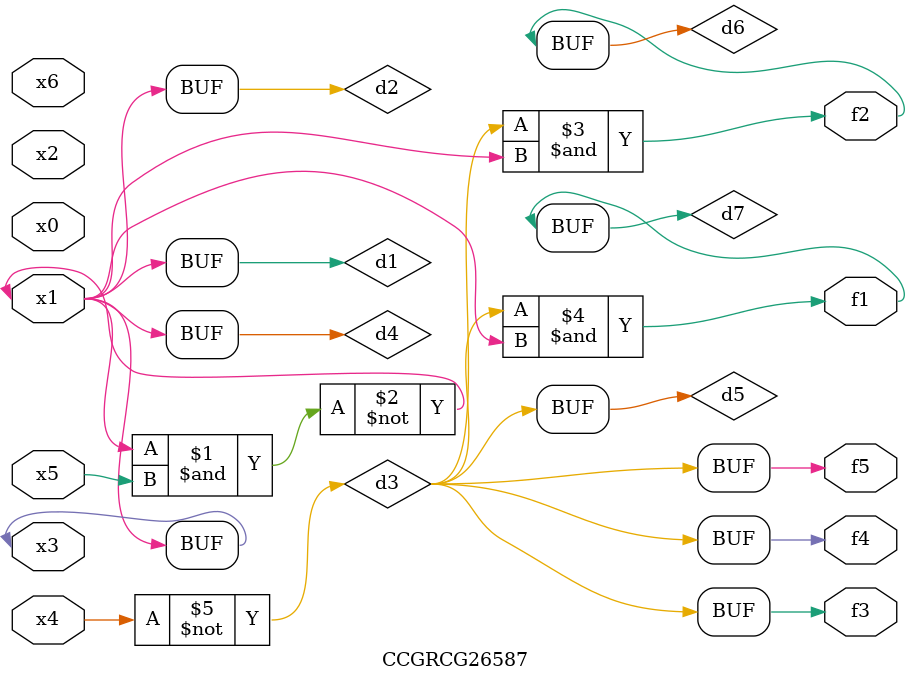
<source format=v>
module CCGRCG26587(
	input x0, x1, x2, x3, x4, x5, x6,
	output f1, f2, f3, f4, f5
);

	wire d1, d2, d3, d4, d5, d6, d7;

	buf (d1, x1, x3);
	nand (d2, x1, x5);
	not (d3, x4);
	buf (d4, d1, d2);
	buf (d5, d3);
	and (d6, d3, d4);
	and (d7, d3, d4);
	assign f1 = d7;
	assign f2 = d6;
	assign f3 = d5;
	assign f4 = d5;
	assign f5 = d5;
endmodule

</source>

...

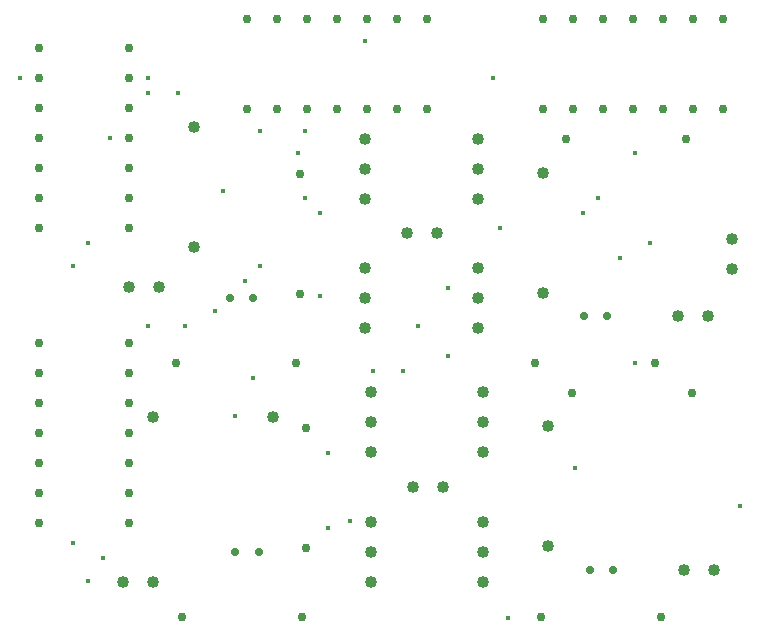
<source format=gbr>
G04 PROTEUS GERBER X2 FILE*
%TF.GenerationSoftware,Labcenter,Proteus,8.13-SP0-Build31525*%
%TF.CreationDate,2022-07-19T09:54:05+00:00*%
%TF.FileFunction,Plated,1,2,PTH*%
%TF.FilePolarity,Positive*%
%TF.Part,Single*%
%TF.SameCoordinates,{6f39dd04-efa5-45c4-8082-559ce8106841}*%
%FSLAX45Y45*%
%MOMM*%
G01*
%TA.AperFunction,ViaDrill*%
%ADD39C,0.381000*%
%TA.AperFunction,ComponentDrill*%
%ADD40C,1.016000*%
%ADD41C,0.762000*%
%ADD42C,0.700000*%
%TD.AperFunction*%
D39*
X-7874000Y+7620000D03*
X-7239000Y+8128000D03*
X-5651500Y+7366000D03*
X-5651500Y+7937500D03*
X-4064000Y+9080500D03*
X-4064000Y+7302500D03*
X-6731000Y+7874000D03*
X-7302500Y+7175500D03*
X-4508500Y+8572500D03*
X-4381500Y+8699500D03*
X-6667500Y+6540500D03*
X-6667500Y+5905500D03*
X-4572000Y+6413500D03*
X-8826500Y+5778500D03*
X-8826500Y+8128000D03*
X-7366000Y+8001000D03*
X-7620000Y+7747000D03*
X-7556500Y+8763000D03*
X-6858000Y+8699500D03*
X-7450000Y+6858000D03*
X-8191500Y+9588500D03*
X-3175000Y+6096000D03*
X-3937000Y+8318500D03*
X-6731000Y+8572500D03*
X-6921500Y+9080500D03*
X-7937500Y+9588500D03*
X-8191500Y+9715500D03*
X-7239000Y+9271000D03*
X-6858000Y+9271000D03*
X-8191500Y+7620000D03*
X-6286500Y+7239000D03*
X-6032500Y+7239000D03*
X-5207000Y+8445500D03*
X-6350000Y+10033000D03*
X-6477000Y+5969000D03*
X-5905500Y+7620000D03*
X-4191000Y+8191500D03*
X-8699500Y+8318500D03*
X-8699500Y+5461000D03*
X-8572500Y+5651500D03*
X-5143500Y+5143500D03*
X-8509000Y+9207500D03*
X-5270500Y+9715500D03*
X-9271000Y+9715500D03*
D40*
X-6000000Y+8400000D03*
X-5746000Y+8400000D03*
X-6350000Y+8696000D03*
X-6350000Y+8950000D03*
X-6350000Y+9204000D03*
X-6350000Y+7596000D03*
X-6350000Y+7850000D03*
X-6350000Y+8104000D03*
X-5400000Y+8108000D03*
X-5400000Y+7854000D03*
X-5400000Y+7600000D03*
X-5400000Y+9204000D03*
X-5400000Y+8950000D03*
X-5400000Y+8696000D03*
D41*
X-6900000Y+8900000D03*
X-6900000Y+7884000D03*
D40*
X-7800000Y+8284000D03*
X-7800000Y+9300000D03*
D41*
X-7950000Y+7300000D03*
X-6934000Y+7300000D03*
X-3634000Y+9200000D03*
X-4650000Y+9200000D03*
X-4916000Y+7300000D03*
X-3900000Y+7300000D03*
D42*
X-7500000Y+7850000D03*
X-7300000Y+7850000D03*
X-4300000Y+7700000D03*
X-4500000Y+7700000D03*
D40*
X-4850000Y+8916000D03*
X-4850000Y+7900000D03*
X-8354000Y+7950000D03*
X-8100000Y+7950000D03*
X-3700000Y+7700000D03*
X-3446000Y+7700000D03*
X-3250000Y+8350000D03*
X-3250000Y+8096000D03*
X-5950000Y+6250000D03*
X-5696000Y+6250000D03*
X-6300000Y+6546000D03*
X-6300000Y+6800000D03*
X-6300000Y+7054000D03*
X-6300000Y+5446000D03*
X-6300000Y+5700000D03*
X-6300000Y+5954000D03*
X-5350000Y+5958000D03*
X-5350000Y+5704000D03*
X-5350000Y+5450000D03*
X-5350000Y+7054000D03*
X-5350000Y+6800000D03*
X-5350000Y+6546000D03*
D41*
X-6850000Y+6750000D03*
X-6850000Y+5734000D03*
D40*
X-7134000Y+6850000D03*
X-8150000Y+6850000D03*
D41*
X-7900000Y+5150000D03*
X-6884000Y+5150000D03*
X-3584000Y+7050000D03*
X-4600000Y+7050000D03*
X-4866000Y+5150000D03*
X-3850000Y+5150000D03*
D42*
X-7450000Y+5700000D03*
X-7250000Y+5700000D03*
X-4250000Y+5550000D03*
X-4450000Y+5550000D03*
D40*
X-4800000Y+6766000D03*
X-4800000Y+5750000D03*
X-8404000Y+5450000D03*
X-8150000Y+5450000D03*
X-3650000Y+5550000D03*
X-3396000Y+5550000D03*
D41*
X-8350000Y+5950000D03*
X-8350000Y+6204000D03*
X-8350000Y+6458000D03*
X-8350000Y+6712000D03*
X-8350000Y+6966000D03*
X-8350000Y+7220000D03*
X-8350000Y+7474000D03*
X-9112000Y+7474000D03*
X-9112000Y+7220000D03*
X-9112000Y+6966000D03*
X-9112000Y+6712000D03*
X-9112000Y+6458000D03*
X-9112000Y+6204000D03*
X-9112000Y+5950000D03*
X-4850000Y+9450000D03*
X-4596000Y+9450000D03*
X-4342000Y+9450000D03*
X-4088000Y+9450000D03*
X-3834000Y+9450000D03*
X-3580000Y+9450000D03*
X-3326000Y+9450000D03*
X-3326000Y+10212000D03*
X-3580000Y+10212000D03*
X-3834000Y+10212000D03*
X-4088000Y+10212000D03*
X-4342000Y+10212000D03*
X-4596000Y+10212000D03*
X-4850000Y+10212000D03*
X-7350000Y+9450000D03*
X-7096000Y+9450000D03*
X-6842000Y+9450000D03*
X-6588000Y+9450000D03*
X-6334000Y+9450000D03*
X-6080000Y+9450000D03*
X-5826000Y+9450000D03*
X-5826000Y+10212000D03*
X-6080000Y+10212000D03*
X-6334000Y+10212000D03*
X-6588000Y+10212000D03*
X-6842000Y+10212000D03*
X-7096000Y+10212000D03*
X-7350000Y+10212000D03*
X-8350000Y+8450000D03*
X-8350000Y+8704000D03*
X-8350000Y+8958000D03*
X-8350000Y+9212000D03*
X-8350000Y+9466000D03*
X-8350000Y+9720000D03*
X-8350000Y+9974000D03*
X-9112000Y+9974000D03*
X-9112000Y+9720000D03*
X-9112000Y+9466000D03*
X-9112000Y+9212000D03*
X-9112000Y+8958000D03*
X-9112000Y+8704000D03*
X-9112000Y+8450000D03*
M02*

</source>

Work to complete: From the records above, copy only the lines starting with the line that holds "<source format=v>" and going on through the line that holds "assign f3 = d5;", exactly as written.

Answer box:
<source format=v>
module CCGRCG26587(
	input x0, x1, x2, x3, x4, x5, x6,
	output f1, f2, f3, f4, f5
);

	wire d1, d2, d3, d4, d5, d6, d7;

	buf (d1, x1, x3);
	nand (d2, x1, x5);
	not (d3, x4);
	buf (d4, d1, d2);
	buf (d5, d3);
	and (d6, d3, d4);
	and (d7, d3, d4);
	assign f1 = d7;
	assign f2 = d6;
	assign f3 = d5;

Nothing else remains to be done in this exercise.